Text section:
Fuzzy Matching Algorithms

Traditionally, comparing two strings yields either true or false, indicating whether the strings are exactly the same. Fuzzy matching (also known as approximate string matching or probabilistic record linkage) overcomes this limitation by calculating the probability that two records refer to the same entity.

There are two broad categories of fuzzy matching algorithms: edit distances and phonetic algorithms. Generally, edit distances count the minimum number of operations that it takes to transform one string into the other, and phonetic algorithms determine whether two strings “sound” alike.

If you’re interested in trying out any of the algorithms I’ll be discussing below, I built a Shiny app that covers a lot of the same information that’s presented here.

Edit Distances

Hamming Distance

The simplest edit distance is the Hamming (1950) distance, which counts the number of nonmatching characters in a given pair of strings. Symbolically, it’s defined for two strings ($A$ and $B$) as:

\[D_H(A,B) = \begin{cases} \frac{| (A \cap B)^c |}{2}, &|A| = |B| \\ -1, &|A| \neq |B| \end{cases}\]

A simple extension of this algorithm is a score (which provides the probability that two strings are the same), defined for two strings ($A$ and $B$) as:

\[S_H(A,B) = \begin{cases} \frac{|A| - D_H}{|A|}, &|A| = |B| \\ 0, &|A| \neq |B| \end{cases}\]

Consider, for example, “WOW” and “MOM”. The first and third characters (“W” and “M” in both cases) don’t match, yielding a Hamming distance of 2. Since we’re counting nonmatching characters, the Hamming distance is not defined for strings of different lengths (thus returning a nonsensical distance of -1). One obvious way to overcome this length limitation is to pad (add underscores or some other character until the strings are the same length). If we consider “ROB COFFMAN” and “ROBERT COFFMAN”, we get the following results:

Padding	Distance	Score
No Padding	-1	0%
Left Padding	6	57.14%
Right Padding	13	14.29%

As we can see from the prior example, left padding appears to overemphasize the last name while right padding appears to overemphasize the last name. This become even clearer when we compare “ROBERT COFFMAN” and “ROBERT SMITH”:

Padding	Distance	Score
No Padding	-1	0%
Left Padding	14	0%
Right Padding	7	50%

Unfortunately, this algorithm is overly simplistic. Specifically, it is invalid for strings of different lengths, padding can overemphasize the beginning or end of the strings, and one mistaken insertion can drastically alter the score.

Record excerpts:
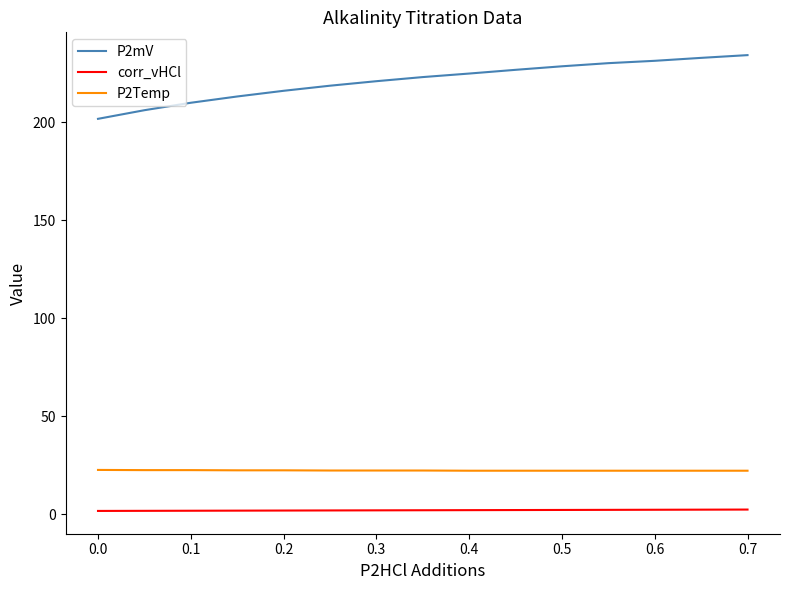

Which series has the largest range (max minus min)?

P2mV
...
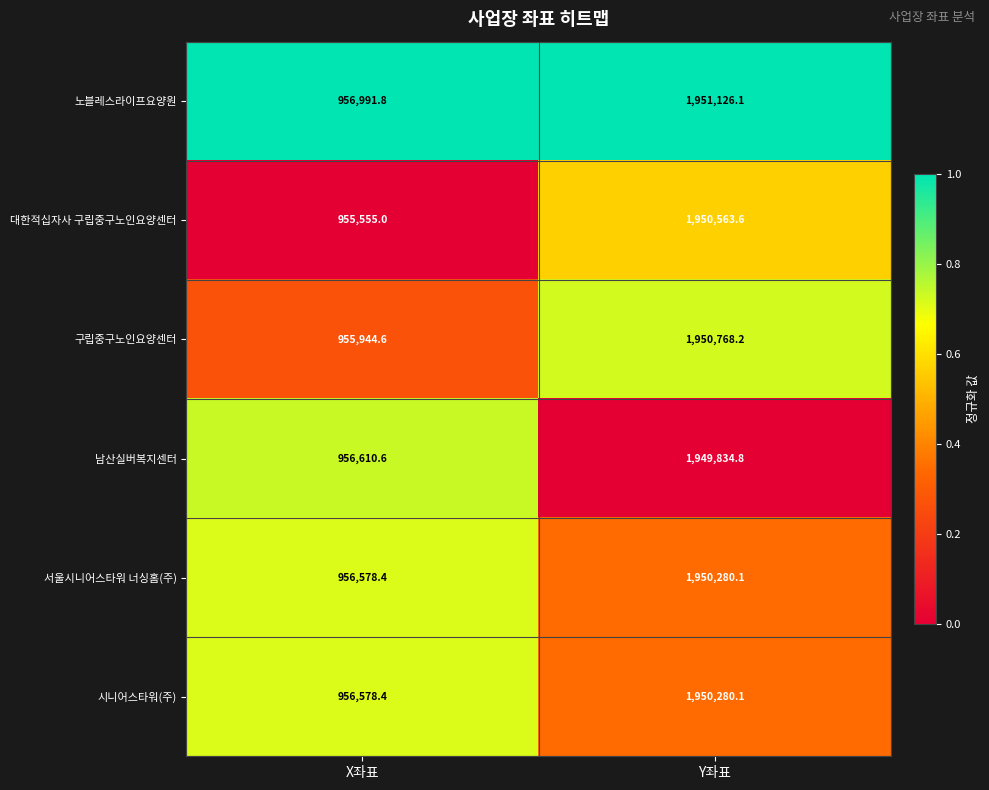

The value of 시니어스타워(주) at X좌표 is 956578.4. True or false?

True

Problems and tasks:
- a) Answer these questions using the text on fuzzy matching algorithms:
(i) What are the two broad categories of fuzzy matching algorithms?
(ii) What Hamming distance do "WOW" and "MOM" yield?
(iii) What score does left padding give when "ROB COFFMAN" is compared with "ROBERT COFFMAN"?
- b) Write out the part of the text on fuzzy matching algorithms from "There are two" up to and including "that’s presented here.", word for word.
The material has no connection to the text on fuzzy matching algorithms.

Task-by-task answers:
- a)
(i) Edit distances and phonetic algorithms
(ii) 2
(iii) 57.14%

- b)
There are two broad categories of fuzzy matching algorithms: edit distances and phonetic algorithms. Generally, edit distances count the minimum number of operations that it takes to transform one string into the other, and phonetic algorithms determine whether two strings “sound” alike.

If you’re interested in trying out any of the algorithms I’ll be discussing below, I built a Shiny app that covers a lot of the same information that’s presented here.